# My new ride



## fish4reds (Mar 14, 2008)

*Not exactly a micro skiff, but here's my new ride....*











http://i267.photobucket.com/albums/ii305/beccarouse/aquaforce.jpg


----------



## St._Sophie_Girl (Dec 13, 2006)

Yay! Looks good!! Cute weiner! ;D


----------



## fish4reds (Mar 14, 2008)

Thanks, Sophie


----------



## Guest (May 1, 2008)

> ... Cute weiner! ;D


I ain't touch'n this one. :

Congrats and welcome aboard. [smiley=1-beer.gif]


----------



## thresher (Dec 18, 2006)

Only Sophie. : Nice bote. and dog.


----------



## Weedy (Dec 11, 2006)

> > ...  Cute weiner!  ;D
> 
> 
> I ain't touch'n this one. :



This could of gone south real quick and realllly bad! 
Welcome aboard, now lets see some fish blood on her!


----------



## St._Sophie_Girl (Dec 13, 2006)

Lol... I know... I like to take risks... ;D ;D


----------



## fish4reds (Mar 14, 2008)

*We got some blood on her...how's that for the first time out.*


----------



## Weedy (Dec 11, 2006)

Great Job [smiley=1-thumbsup1.gif]


----------



## Cracka (Jul 1, 2007)

Well done mate, nice boat and fish.

Mick


----------



## Un-shore (Sep 27, 2007)

> Lol... I know... I like to take risks...  ;D ;D


You know you can because we are gentleman. If one of the boys said that we all know that this thread would be all over the place by now!


----------



## St._Sophie_Girl (Dec 13, 2006)

> > Lol... I know... I like to take risks...  ;D ;D
> 
> 
> You know you can because we are gentleman. If one of the boys said that we all know that this thread would be all over the place by now!
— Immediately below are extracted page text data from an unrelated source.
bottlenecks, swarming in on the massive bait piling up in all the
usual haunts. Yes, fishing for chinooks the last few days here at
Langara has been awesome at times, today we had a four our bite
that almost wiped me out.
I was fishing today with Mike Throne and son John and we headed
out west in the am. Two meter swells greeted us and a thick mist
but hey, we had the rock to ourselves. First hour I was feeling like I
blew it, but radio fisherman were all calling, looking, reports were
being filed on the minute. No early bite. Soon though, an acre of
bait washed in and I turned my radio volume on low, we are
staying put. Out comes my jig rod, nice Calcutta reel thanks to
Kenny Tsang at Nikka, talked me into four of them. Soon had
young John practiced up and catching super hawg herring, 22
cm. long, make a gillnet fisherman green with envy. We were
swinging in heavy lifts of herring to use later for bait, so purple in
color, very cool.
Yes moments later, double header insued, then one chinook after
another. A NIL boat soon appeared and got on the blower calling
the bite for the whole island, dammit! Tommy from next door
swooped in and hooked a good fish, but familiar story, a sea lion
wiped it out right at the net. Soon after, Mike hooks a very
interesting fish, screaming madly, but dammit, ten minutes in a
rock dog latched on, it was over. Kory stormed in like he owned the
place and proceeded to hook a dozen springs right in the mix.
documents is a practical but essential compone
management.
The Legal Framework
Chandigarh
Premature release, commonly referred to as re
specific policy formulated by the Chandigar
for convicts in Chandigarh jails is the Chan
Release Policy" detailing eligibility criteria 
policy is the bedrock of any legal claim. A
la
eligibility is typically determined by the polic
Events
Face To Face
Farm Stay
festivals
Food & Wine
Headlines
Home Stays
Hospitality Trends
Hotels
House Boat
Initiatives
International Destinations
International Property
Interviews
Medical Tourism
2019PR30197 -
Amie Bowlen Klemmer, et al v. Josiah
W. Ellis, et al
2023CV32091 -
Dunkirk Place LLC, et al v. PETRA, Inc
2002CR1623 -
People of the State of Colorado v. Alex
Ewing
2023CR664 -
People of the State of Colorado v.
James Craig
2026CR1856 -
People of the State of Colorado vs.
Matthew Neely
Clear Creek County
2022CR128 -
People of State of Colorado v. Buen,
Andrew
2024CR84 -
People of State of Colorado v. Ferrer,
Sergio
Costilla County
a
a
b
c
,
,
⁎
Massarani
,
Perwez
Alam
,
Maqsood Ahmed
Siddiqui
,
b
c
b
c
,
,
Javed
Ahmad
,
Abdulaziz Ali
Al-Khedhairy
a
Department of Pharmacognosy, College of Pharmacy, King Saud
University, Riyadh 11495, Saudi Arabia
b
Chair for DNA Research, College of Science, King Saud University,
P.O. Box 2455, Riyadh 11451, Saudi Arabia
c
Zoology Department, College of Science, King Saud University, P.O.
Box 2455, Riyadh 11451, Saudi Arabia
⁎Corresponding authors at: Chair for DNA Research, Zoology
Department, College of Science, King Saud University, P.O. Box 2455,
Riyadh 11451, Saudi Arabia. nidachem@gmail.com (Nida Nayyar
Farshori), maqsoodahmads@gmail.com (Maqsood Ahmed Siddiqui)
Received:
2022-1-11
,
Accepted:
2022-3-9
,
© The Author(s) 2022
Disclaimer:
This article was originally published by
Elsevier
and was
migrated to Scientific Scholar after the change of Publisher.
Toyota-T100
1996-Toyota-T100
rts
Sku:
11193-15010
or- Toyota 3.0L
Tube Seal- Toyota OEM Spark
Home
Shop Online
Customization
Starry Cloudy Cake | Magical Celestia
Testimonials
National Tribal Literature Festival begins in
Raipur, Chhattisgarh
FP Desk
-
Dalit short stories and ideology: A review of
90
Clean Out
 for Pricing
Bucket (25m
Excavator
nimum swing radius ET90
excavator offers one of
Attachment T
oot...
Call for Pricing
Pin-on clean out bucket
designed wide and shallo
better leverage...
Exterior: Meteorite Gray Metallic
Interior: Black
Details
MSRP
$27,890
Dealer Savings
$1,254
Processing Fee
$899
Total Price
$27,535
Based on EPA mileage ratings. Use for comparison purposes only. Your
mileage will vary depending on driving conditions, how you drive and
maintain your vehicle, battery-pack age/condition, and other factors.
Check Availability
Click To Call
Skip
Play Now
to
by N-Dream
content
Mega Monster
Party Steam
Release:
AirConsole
Yes, you guys are... Well most of you anyway... ;D


----------



## Lil_Tate (Dec 18, 2006)

> Cute weiner!  ;D


 ;D ;D


----------



## fish4reds (Mar 14, 2008)

*You guys have got to stop talking about my wiener like that!*


----------



## Un-shore (Sep 27, 2007)

> *You guys have got to stop talking about my wiener like that!*


*Stop showing pictures of your wiener!*


----------